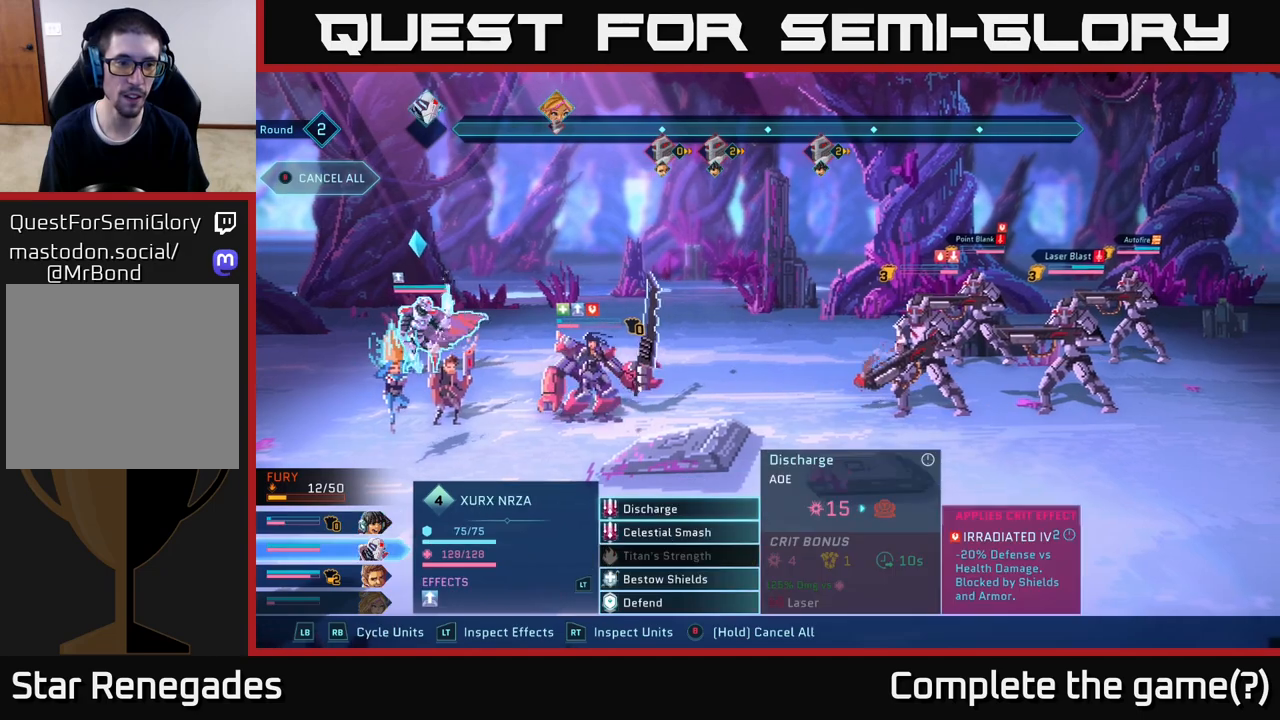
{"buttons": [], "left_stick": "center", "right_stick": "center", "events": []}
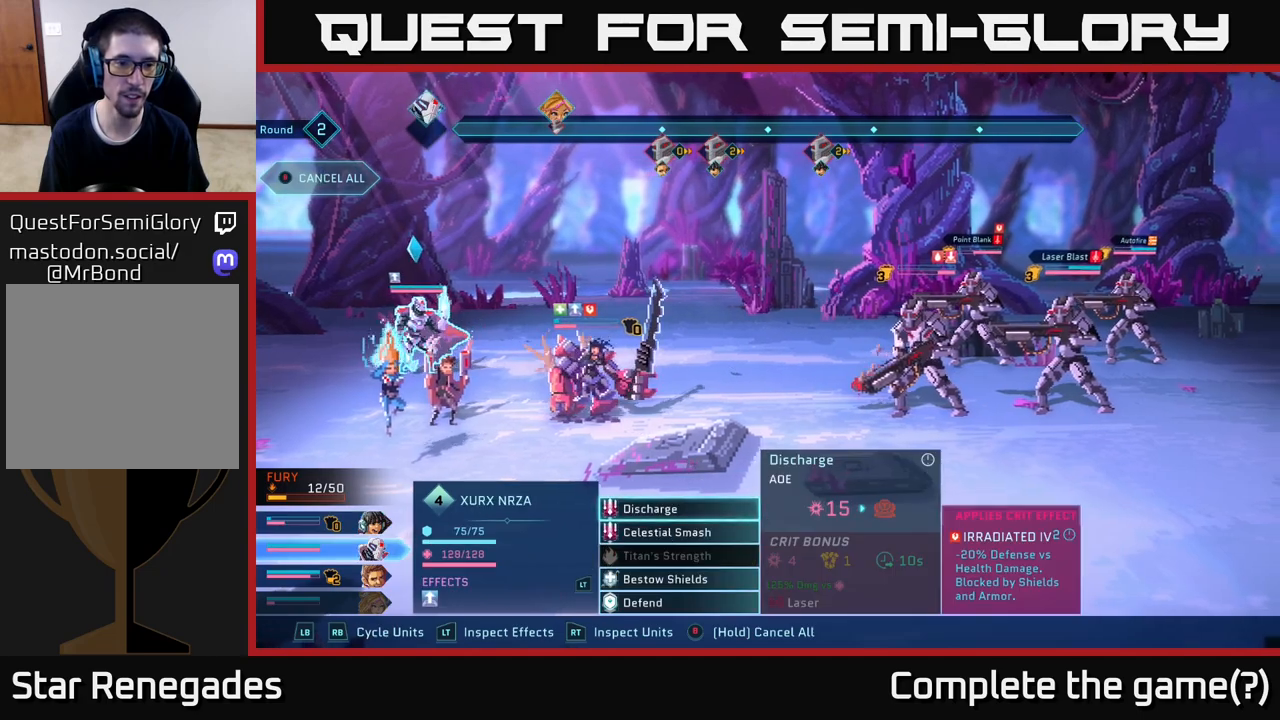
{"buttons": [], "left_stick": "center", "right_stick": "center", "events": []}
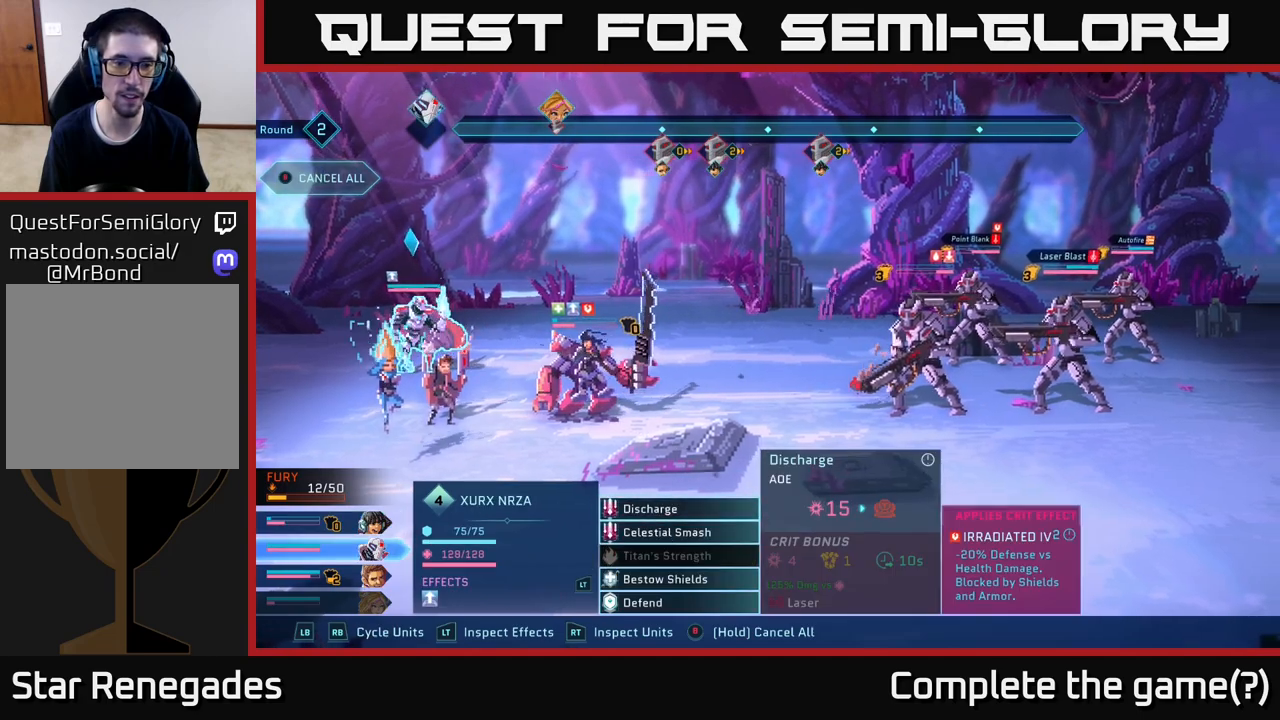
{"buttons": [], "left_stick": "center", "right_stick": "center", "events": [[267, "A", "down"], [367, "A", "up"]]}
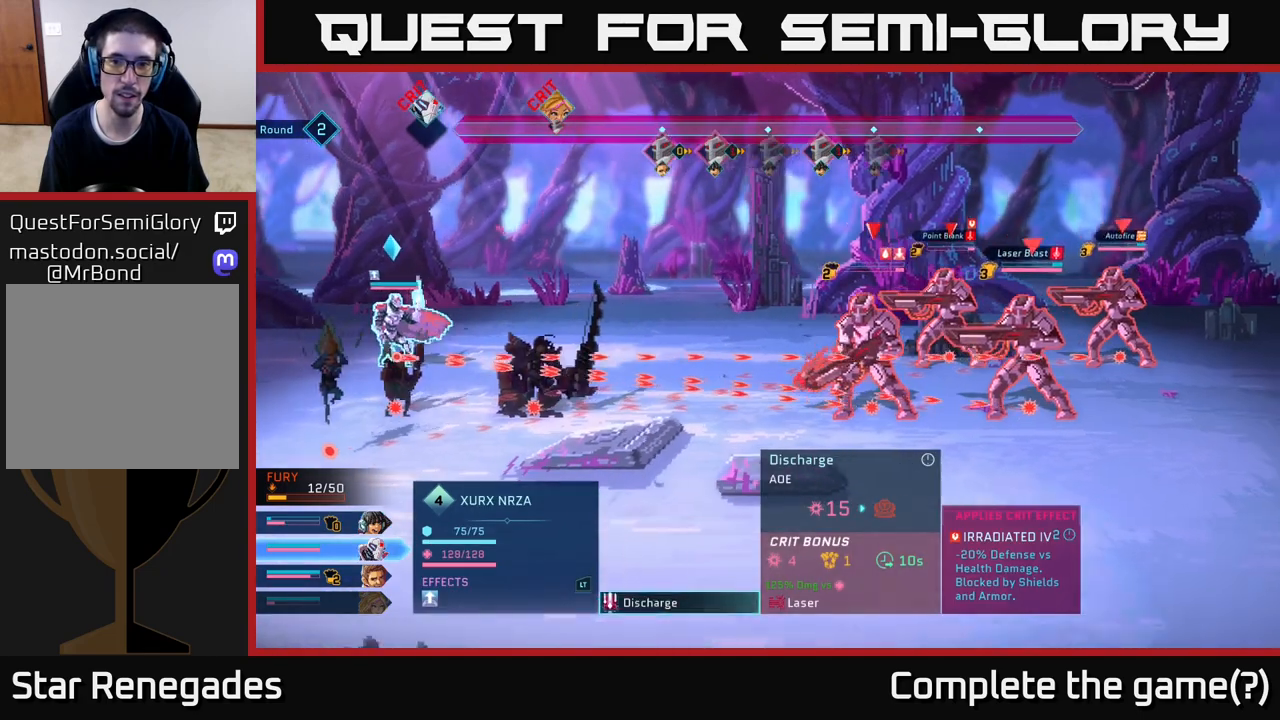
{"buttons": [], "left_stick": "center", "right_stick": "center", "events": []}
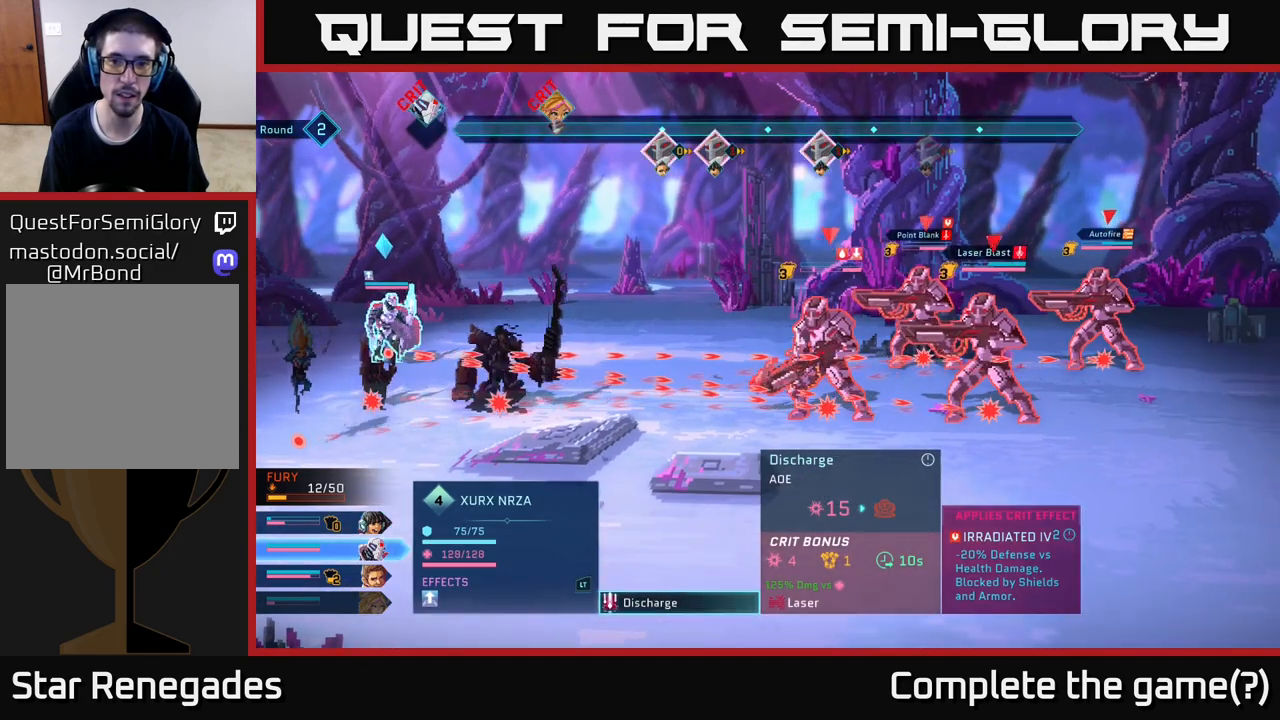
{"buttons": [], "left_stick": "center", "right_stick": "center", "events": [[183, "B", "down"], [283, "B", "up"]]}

----------

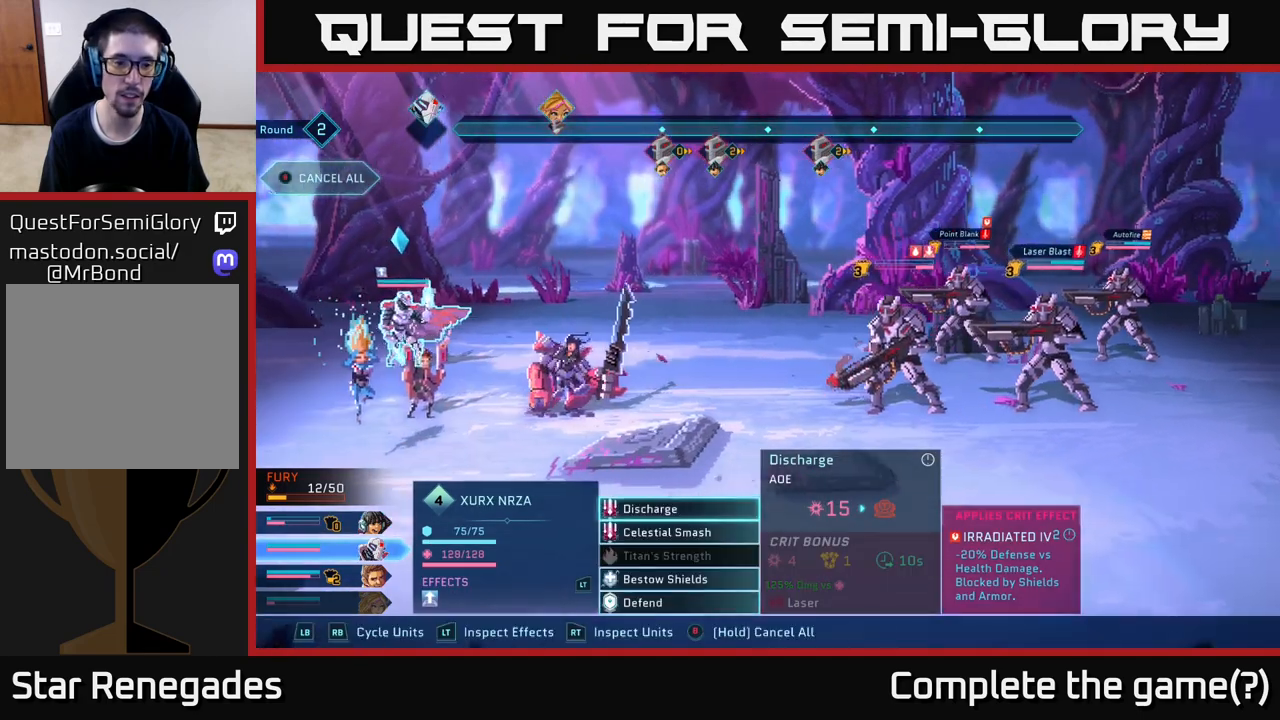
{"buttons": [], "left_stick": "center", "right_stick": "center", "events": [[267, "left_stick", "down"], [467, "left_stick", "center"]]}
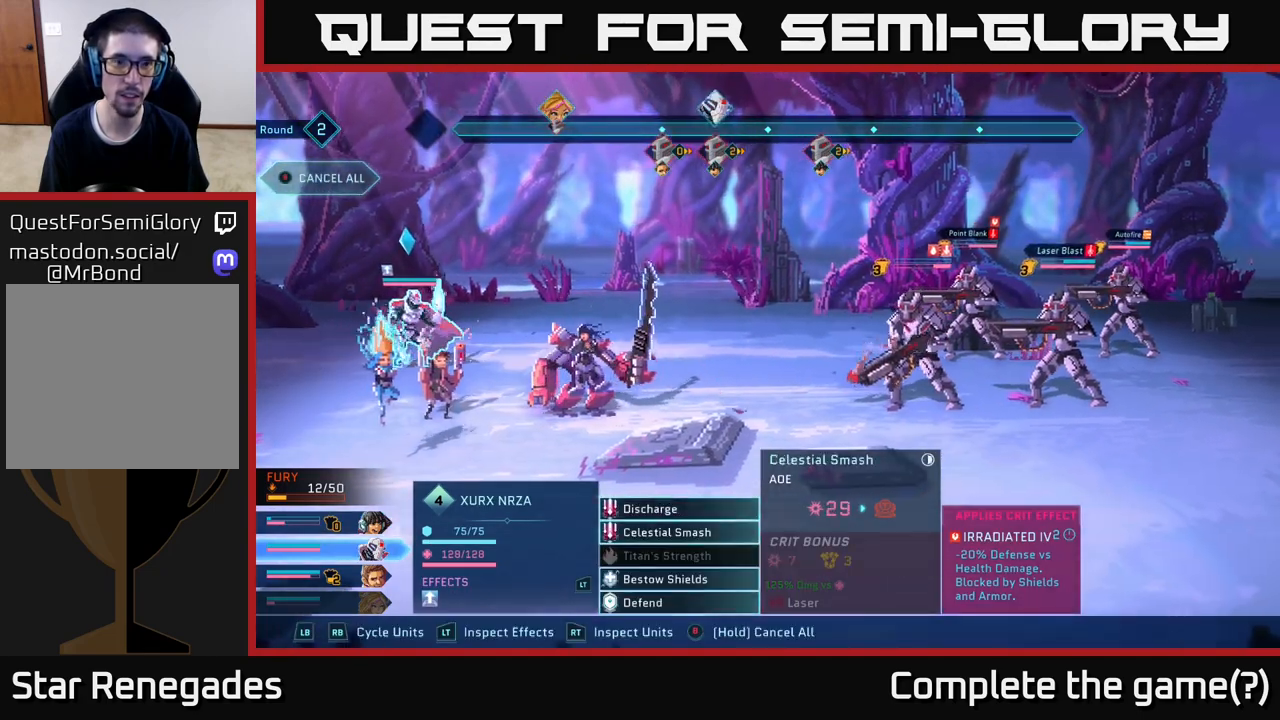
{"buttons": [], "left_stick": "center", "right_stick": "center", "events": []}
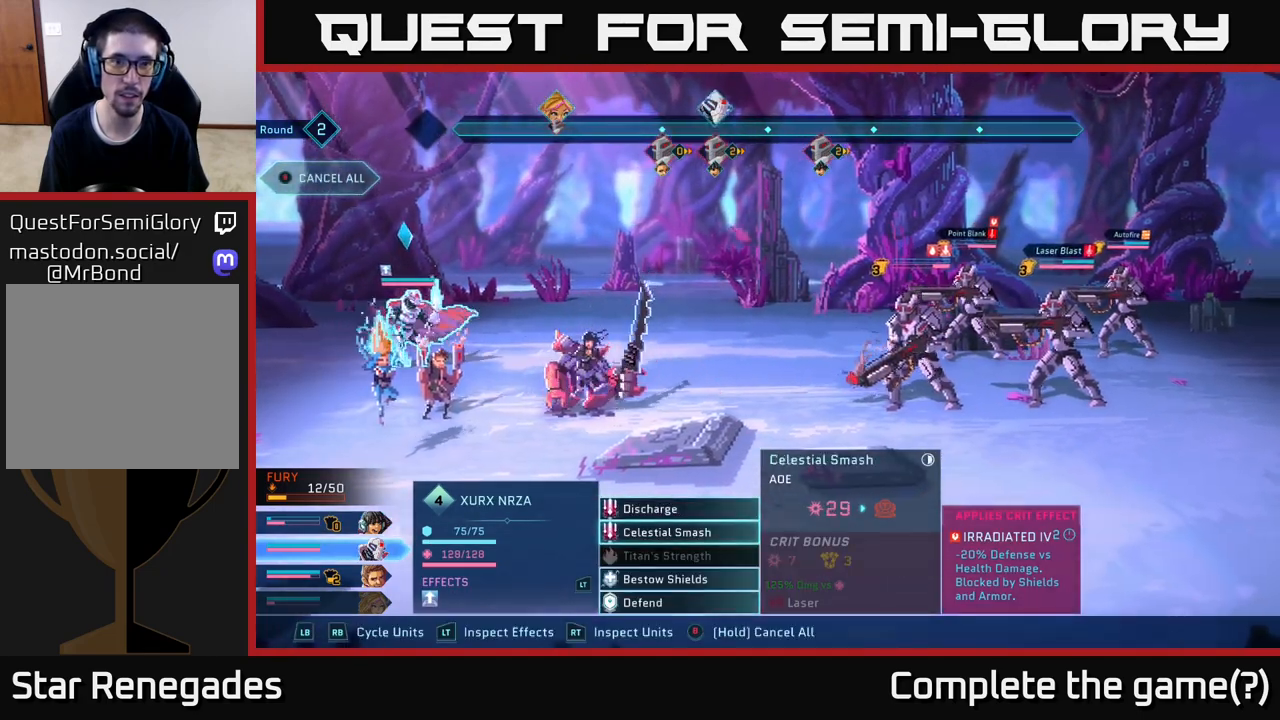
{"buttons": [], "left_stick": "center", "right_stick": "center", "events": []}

----------

◆ Task item ◆
Whenever the string "down" turns up in a line of the data, copy that line.

◆ Response area ◆
{"buttons": [], "left_stick": "center", "right_stick": "center", "events": [[267, "A", "down"], [367, "A", "up"]]}
{"buttons": [], "left_stick": "center", "right_stick": "center", "events": [[183, "B", "down"], [283, "B", "up"]]}
{"buttons": [], "left_stick": "center", "right_stick": "center", "events": [[267, "left_stick", "down"], [467, "left_stick", "center"]]}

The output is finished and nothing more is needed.